OK, another multithreaded-code-debug issue: I am getting a divide-by-zero exception in a newly-put-together pthreaded worker-function routine. My source code has no explicit DIVs, so it appears the DIV is resulting from thread-management code. Valgrind DRD indicates the following may be the cause:
[I]
==1595== Use of uninitialised value of size 8
==1595== at 0x10017D633: cy_process_chunk (in ./Mlucas_sse2)
==1595== by 0x10025A1C2: worker_thr_routine (in ./Mlucas_sse2)
==1595== by 0x100373FD5: _pthread_start (in /usr/lib/libSystem.B.dylib)
==1595== by 0x100373E88: thread_start (in /usr/lib/libSystem.B.dylib)
[/I]
In trying to localize the error, I first looked for the first of the above addresses in the output of "nm -v" run on the binary - no match. Then I re-ran under gdb (note the binary is compiled unoptimized with -g), which catches the exception, and reveals the DIV (boldfaced) within a disassembly dump:
[I]
[CODE](gdb) disass
Dump of assembler code for function worker_thr_routine:
0x0000000100259fe0 <worker_thr_routine+0>: push %rbp
0x0000000100259fe1 <worker_thr_routine+1>: mov %rsp,%rbp
0x0000000100259fe4 <worker_thr_routine+4>: push %r15
0x0000000100259fe6 <worker_thr_routine+6>: push %r14
0x0000000100259fe8 <worker_thr_routine+8>: push %r13
0x0000000100259fea <worker_thr_routine+10>: push %r12
0x0000000100259fec <worker_thr_routine+12>: push %rbx
0x0000000100259fed <worker_thr_routine+13>: sub $0x58,%rsp
0x0000000100259ff1 <worker_thr_routine+17>: mov %rdi,-0x58(%rbp)
0x0000000100259ff5 <worker_thr_routine+21>: mov (%rdi),%r15d
0x0000000100259ff8 <worker_thr_routine+24>: mov 0x8(%rdi),%rbx
0x0000000100259ffc <worker_thr_routine+28>: callq 0x10029f3fc <dyld_stub_mach_thread_self>
0x000000010025a001 <worker_thr_routine+33>: mov %eax,%r12d
0x000000010025a004 <worker_thr_routine+36>: movl $0x0,-0x40(%rbp)

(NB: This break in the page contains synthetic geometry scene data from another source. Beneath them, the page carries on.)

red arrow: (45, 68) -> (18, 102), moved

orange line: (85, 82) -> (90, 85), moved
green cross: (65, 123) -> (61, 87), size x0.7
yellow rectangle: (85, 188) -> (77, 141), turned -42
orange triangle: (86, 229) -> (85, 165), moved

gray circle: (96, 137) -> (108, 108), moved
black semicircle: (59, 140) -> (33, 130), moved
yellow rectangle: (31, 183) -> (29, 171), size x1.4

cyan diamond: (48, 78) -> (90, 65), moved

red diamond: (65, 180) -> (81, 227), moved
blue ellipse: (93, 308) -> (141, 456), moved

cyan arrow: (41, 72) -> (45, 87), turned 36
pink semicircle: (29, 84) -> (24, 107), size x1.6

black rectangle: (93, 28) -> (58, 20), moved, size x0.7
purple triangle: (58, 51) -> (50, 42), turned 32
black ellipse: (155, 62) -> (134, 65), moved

0x000000010025a00b <worker_thr_routine+43>: lea -0x40(%rbp),%rdx
0x000000010025a00f <worker_thr_routine+47>: mov $0x1,%ecx
0x000000010025a014 <worker_thr_routine+52>: mov $0x1,%esi
0x000000010025a019 <worker_thr_routine+57>: mov %eax,%edi
0x000000010025a01b <worker_thr_routine+59>: callq 0x10029f4f2 <dyld_stub_thread_policy_set>
0x000000010025a020 <worker_thr_routine+64>: test %eax,%eax
0x000000010025a022 <worker_thr_routine+66>: jne 0x10025a445 <worker_thr_routine+1125>
0x000000010025a028 <worker_thr_routine+72>: movzwl 0x4a(%rbx),%eax
0x000000010025a02c <worker_thr_routine+76>: mov %r15d,%edx
0x000000010025a02f <worker_thr_routine+79>: mov %eax,%ecx
0x000000010025a031 <worker_thr_routine+81>: mov %r15d,%eax
0x000000010025a034 <worker_thr_routine+84>: sar $0x1f,%edx
0x000000010025a037 <worker_thr_routine+87>: idiv %ecx
0x000000010025a039 <worker_thr_routine+89>: mov %edx,-0x50(%rbp)

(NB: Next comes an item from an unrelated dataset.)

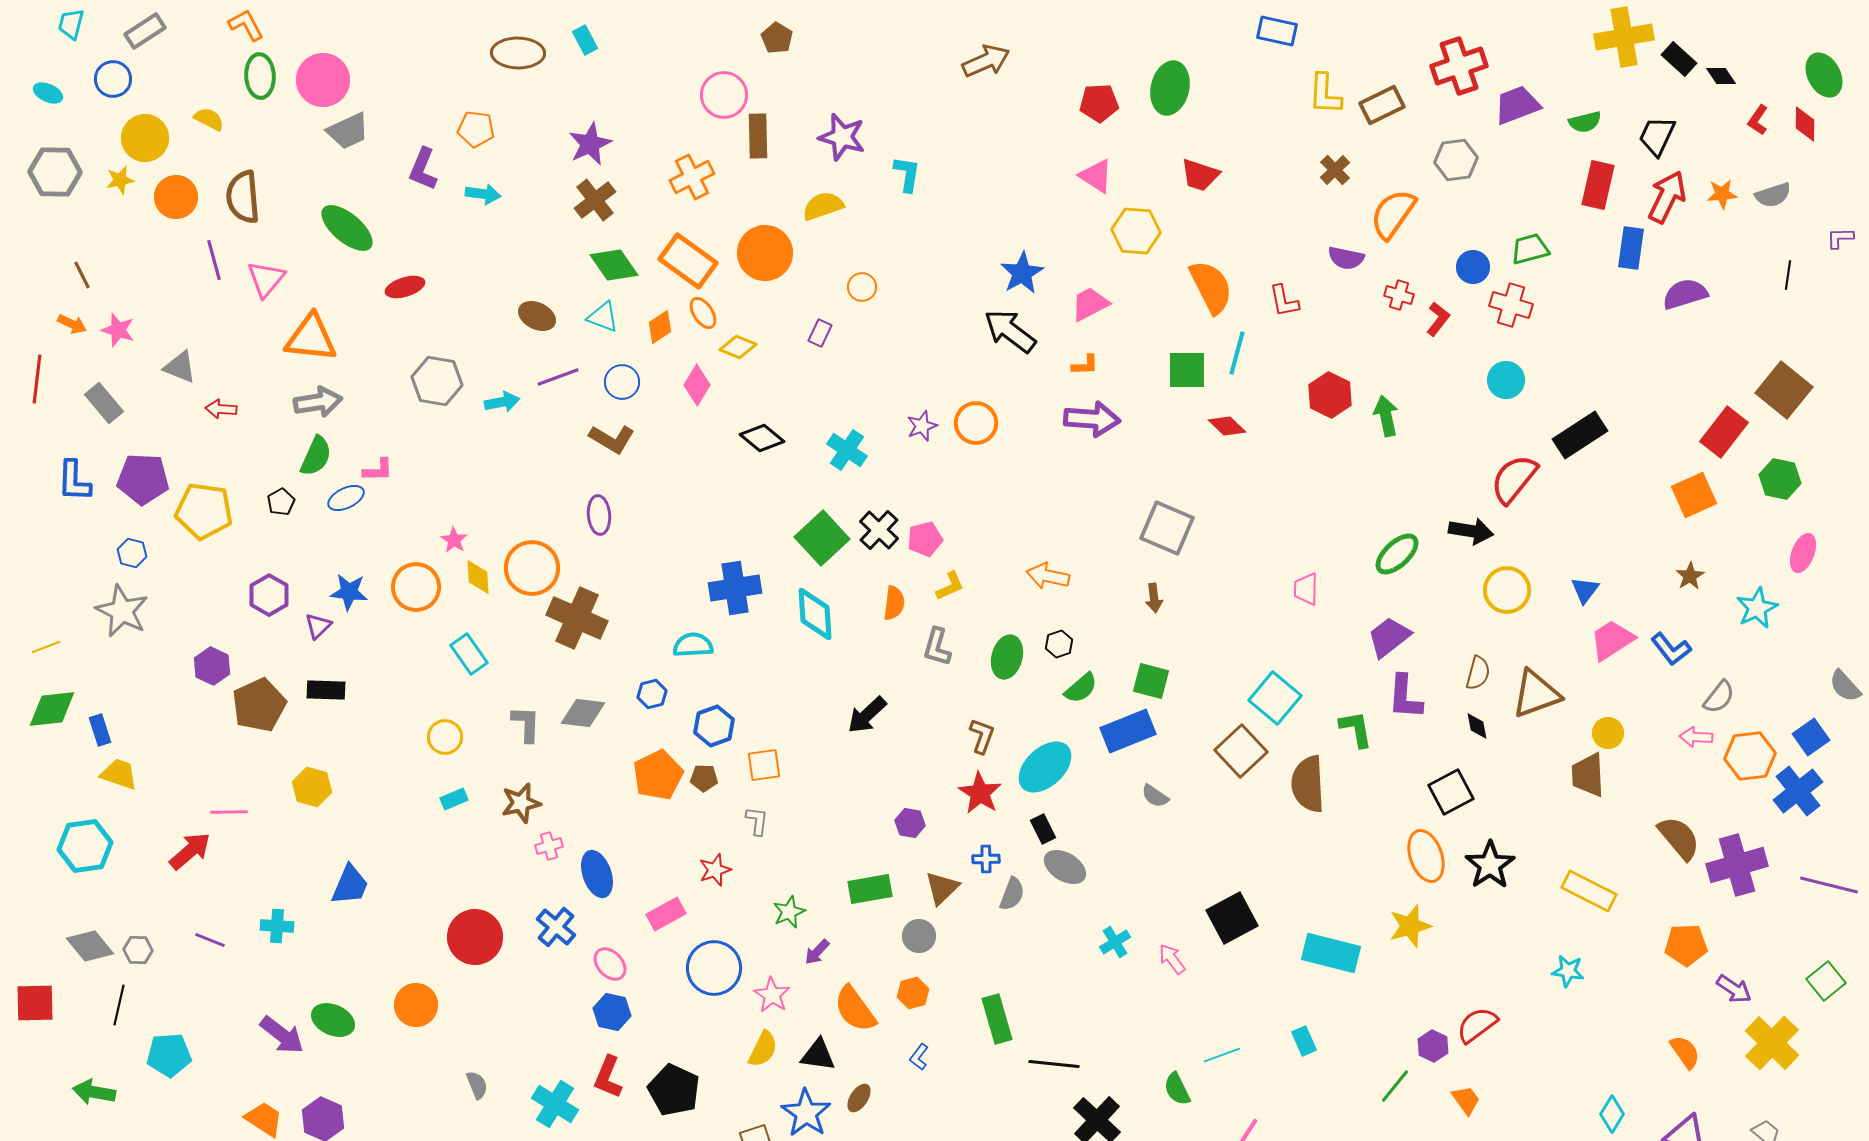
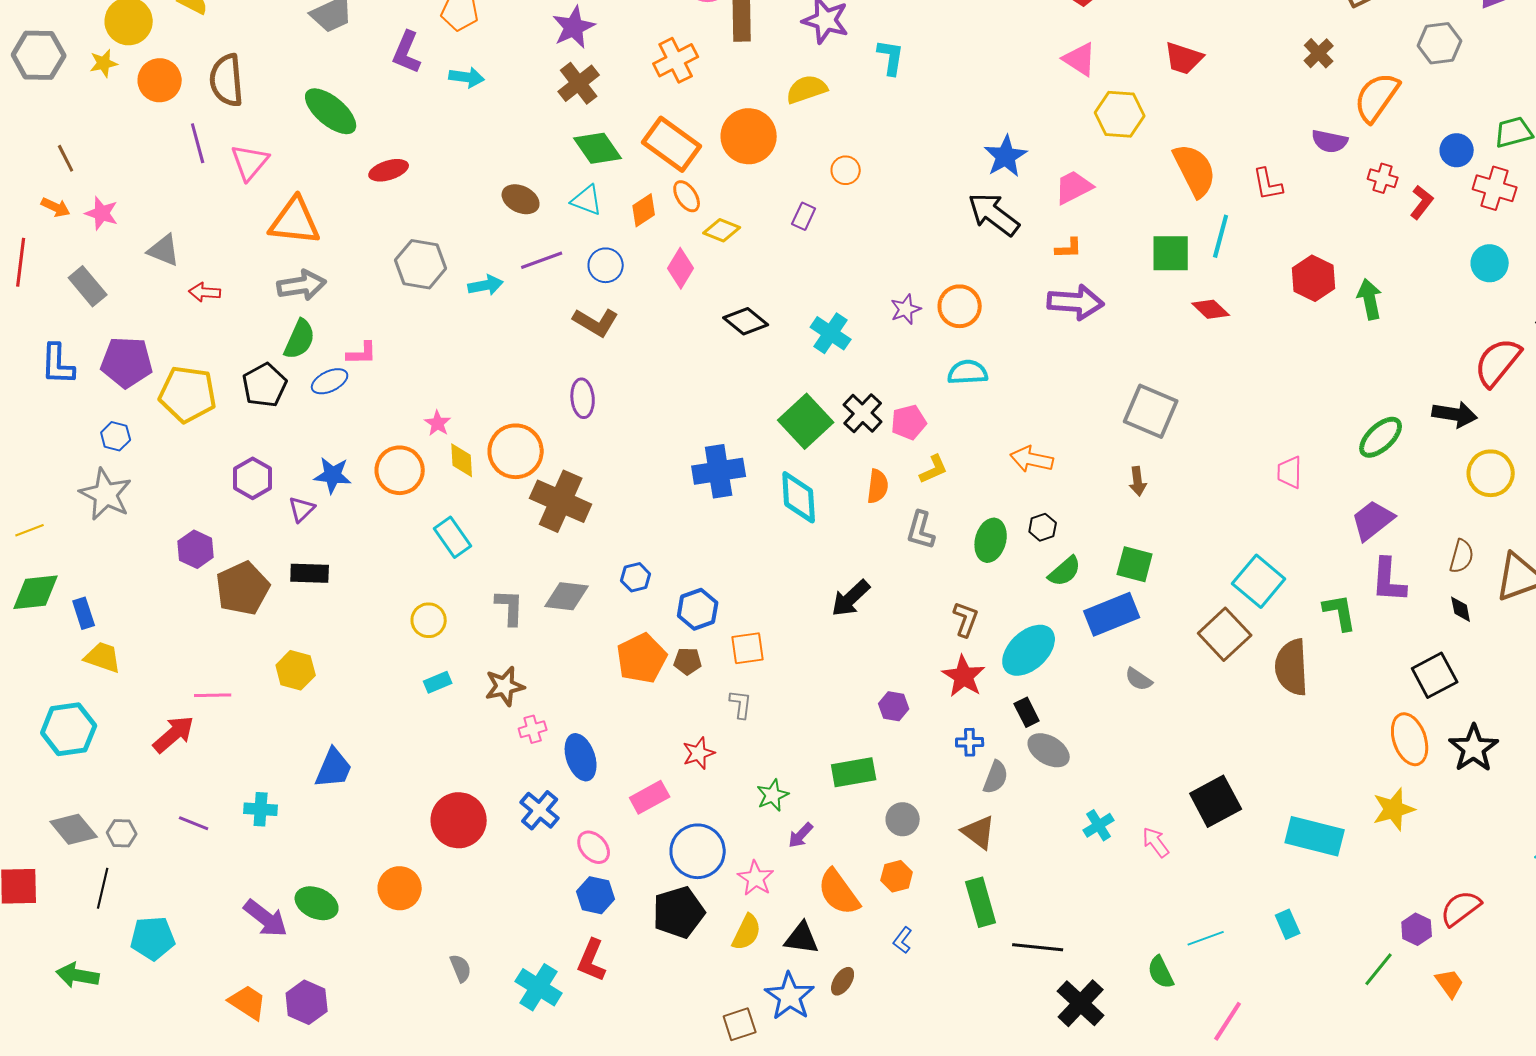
black pentagon: (281, 502) -> (265, 385), size x1.6
cyan semicircle: (693, 645) -> (968, 372), moved
brown triangle: (942, 888) -> (979, 832), moved, turned -39
black pentagon: (674, 1090) -> (679, 912), moved, turned 30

0x000000010025a03c <worker_thr_routine+92>: lea -0x50(%rbp),%rdx
0x000000010025a040 <worker_thr_routine+96>: mov $0x1,%ecx
0x000000010025a045 <worker_thr_routine+101>: mov $0x1,%esi
...[/CODE][/I]
I need to figure out which variable or array element is the argument to the IDIV which is causing the problem. Suggestions welcome.

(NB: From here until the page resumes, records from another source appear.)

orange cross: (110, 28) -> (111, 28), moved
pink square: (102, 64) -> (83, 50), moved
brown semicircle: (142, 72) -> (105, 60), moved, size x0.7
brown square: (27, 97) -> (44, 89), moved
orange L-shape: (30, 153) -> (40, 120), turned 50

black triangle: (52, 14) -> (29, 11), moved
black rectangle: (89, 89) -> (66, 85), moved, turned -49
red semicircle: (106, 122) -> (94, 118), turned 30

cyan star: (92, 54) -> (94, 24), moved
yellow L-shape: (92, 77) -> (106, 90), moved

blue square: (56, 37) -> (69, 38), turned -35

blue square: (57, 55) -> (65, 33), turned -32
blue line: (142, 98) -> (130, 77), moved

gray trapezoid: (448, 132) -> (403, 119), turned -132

Found the problem: By playing with various things - adding some sanity spot-checks of key parts of thread-local-memory, testing things with various #threads starting with the "this had better work" value of 1, etc, I determined that some of the bookkeeping I added for the SSE2 register-spill/fill portion of the thread-local memory store was getting corrupted ... apparently the div-by-zero in the pthread-lib thread management code was a side effect of the resulting memory corruption.

Thanks to jasonp for some comparative threadpool-code checking - that didn't tell e what the problem was, but gave some clues as to what it likely was not.